Foot formula walking robot is owing to moving in complicated out-of-flatness environment, and different from other mechanical arms, is a statically indeterminate system about sufficient end reaction when with environmental exposure.Therefore, be necessary walking robot human leg-driven plan and control, sufficient formula walking robot, carrying out in the process of different work task, need to constantly convert or keep certain attitude; And different attitudes can produce different sufficient power and distributes, this just requires robot leg to have tracking power fast and accurately to the desired strength of one's legs of upper strata planner, or can maintain foot end anchorage force and change in certain expection allowed band.In destructuring environment; often can run into rough and uneven in surface, have dell, a road surface that rigidity is different; or encounter the situations such as unexpected obstacle; and be subject to different sufficient power; this requires robot to be changed such environment of perception and to be made different processing by sufficient power to a certain extent, to strengthen adaptability and the stability of robot to non-structure environment.The control of foot formula walking robot strength of one's legs is the key whether sufficient formula walking robot can walk smoothly and execute the task.
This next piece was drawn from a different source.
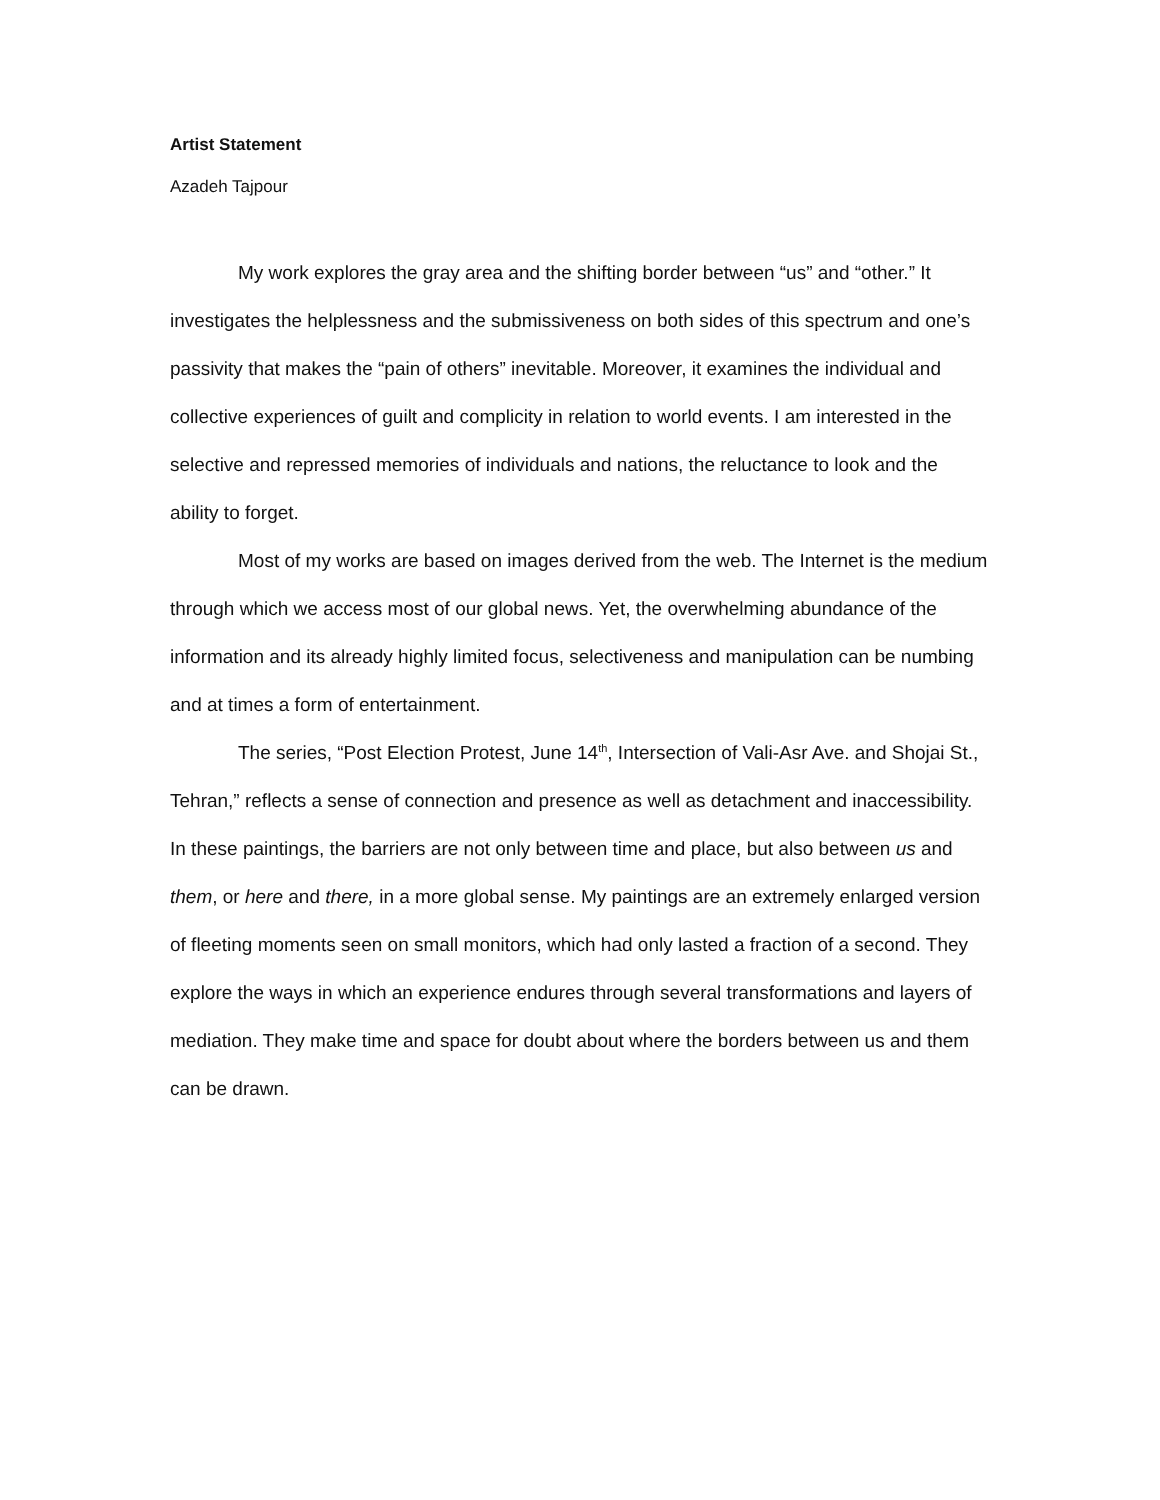Artist Statement
Azadeh Tajpour
My work explores the gray area and the shifting border between “us” and “other.” It investigates the helplessness and the submissiveness on both sides of this spectrum and one’s passivity that makes the “pain of others” inevitable. Moreover, it examines the individual and collective experiences of guilt and complicity in relation to world events. I am interested in the selective and repressed memories of individuals and nations, the reluctance to look and the ability to forget.
Most of my works are based on images derived from the web. The Internet is the medium through which we access most of our global news. Yet, the overwhelming abundance of the information and its already highly limited focus, selectiveness and manipulation can be numbing and at times a form of entertainment.
The series, “Post Election Protest, June 14<sup>th</sup>, Intersection of Vali-Asr Ave. and Shojai St., Tehran,” reflects a sense of connection and presence as well as detachment and inaccessibility. In these paintings, the barriers are not only between time and place, but also between us and them, or here and there, in a more global sense. My paintings are an extremely enlarged version of fleeting moments seen on small monitors, which had only lasted a fraction of a second. They explore the ways in which an experience endures through several transformations and layers of mediation. They make time and space for doubt about where the borders between us and them can be drawn.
At present, mainly contain two kinds for the experiment porch of legged type robot: a kind of is experimental provision for walking capacity of foot robot test, a kind of walking capacity of foot robot experimental provision of being mentioned as Chinese patent literature CN102156054A; Another kind is the device for legged type robot list leg performance test, single leg experiment porch of being mentioned as Chinese patent literature Chinese patent literature CN102556197A and Chinese patent literature CN102841602A.But, lack the performance test of legged type robot both legs, particularly for the experiment table of both legs strength of one's legs control.

For this situation, the present invention has proposed the dynamic strength of one's legs test experiments of a kind of sufficient formula walking robot both legs platform first, this platform is applicable to biped, four-footed or Multifeet walking robot are at different body height, different gait of march, different gaits, the different motion states such as Different Ground, robot is carried out to strength of one's legs test in supporting phase and swinging phase process, and then realize control and the research of robot strength of one's legs.

Summary of the invention

For the both legs strength of one's legs to legged type robot is controlled, the present invention proposes a kind of sufficient formula walking robot both legs experiment porch, this both legs test platform not only can carry out a series of related experiment of sufficient formula walking robot list leg, and can carry out the strength of one's legs control of the related experiment, particularly both legs of sufficient formula walking robot both legs.

The present invention solves the scheme that its technical matters adopts: legged type robot both legs experiment porch comprises robot both legs experimental stand, robot list leg assembly, robot both legs connector, both legs experiment mechanism of robot and robot both legs controller.

Robot both legs experimental stand adopts commercial aluminum alloy section bar to build, by support with first fill nut/fill afterwards nut aluminium alloy extrusions is linked together.

Robot list leg assembly is divided into hip, knee, ankle and foot, wherein hip, knee and ankle are respectively made up of a steering wheel, the freedom of motion of hip joint, knee shutdown and ankle-joint is provided respectively, hip joint is connected by fork-shaped steering wheel connector with knee joint, knee joint is connected by rectangle steering wheel connector with ankle-joint, and robot list leg assembly is connected by U-shaped steering wheel connector with robot both legs connector.Foot is made up of five-dimensional force sensor and spherical foot end, and five-dimensional force sensor is connected with spherical foot end by flange, and whole foot connects machine by fork-shaped steering wheel and is connected with ankle.

Both legs connector is made up of the U-shaped resin plate of level and vertical U-type resin plate.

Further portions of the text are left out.